## EJERCICIOS
[1] Enumera todos los años que aparecen en el texto sobre el Padre Hurtado.
[2] Resume en dos oraciones el texto sobre el Padre Hurtado.
[3] Devuelve el tramo del texto sobre el Padre Hurtado desde "El 23 de octubre" hasta "San Alberto Hurtado.".

## EXTRACTO DEL DOCUMENTO
- - - -
Al atardecer del día 17 de agosto, la gente llenaba los pasillos del hospital. En la madrugada del día 18 el médico de cabecera avisó que su paciente se estaba muriendo. Al darse cuenta Alberto que muy pronto pasaría a la vida eterna, pidió comulgar por última vez. Los labios resecos se movieron apenas al recibir un pedacito de la Sagrada Eucaristía. El moribundo apretó la mano del médico y se la llevó a la boca para besarla.
Luego entró en agonía. Minutos después de las cinco, un silencio repentino invadió a todos los presentes al darse cuenta que el moribundo había dejado de respirar. El Padre Lavín comenzó a rezar las oraciones de difuntos. Los asistentes se acercaron a besar sus manos y tocarlo con objetos piadosos. A las siete de la tarde, su ataúd llega a la iglesia de San Ignacio. Una multitud lo espera. El desfile no termina nunca. Durante la mañana del día 20, cinco mil personas repletan la iglesia. Los demás quedan en el atrio y en la calle. A la salida, la multitud se forma detrás de la carroza, para recorrer a pie las 38 cuadras que los separan de la parroquia de Jesús Obrero, donde descansarán sus restos. En esos momentos alguien mira al cielo. Perfectamente delineada, se ha formado una cruz con las nubes. Todos la pueden ver.
Desde esa tarde de agosto de 1952, en que miles de personas se reunieron para despedir al Padre Alberto Hurtado, cada vez ha sido más evidente que su vida fue una visita de Dios a la patria chilena. Por eso, en 1967, los obispos pidieron a la Santa Sede permiso para iniciar el proceso de beatificación. El proceso fue largo, pues la iglesia toma décadas, e incluso siglos para certificar la santidad de algunos de sus hijos, porque los santos son modelos que han reproducido en sus vidas la figura de Jesús. Y, en ese sentido, el Padre Hurtado ya lo es. Miles de chilenos, que visitan continuamente su tumba y rezan, lo tienen por guía. Una señal muy cierta de Su Santidad fue que Dios se valiera de él para despertar muchas vocaciones. Más de cien sacerdotes, muchos de los cuales son ahora obispos, siguieron el llamado del Padre Hurtado.
El 23 de octubre de 2005, el Papa Benedicto XVI hizo realidad el sueño de muchos chilenos. Alberto Hurtado Cruchaga fue declarado Santo. Ahora nuestra tarea es hacer realidad el legado de San Alberto Hurtado.
En los momentos difíciles que tiene la vida, no debemos olvidar sus hermosas y positivas palabras que aún retumban en las paredes del Hogar de Cristo: “¿Qué haría Cristo si estuviera en mi lugar?”. Y “¡Contento, Señor, Contento!”.
- - - -
## DATOS RECOPILADOS
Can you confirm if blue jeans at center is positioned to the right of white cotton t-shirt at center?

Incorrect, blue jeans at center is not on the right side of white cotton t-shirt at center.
- - - -
## RESPUESTAS NUMERADAS
[1] 1952, 1967, 2005

[2] El Padre Alberto Hurtado murió en agosto de 1952 después de comulgar por última vez, y miles de personas llenaron la iglesia de San Ignacio y siguieron a pie su carroza hasta la parroquia de Jesús Obrero. En 1967 los obispos pidieron a la Santa Sede iniciar su proceso de beatificación, y el 23 de octubre de 2005 el Papa Benedicto XVI lo declaró santo.

[3]
El 23 de octubre de 2005, el Papa Benedicto XVI hizo realidad el sueño de muchos chilenos. Alberto Hurtado Cruchaga fue declarado Santo. Ahora nuestra tarea es hacer realidad el legado de San Alberto Hurtado.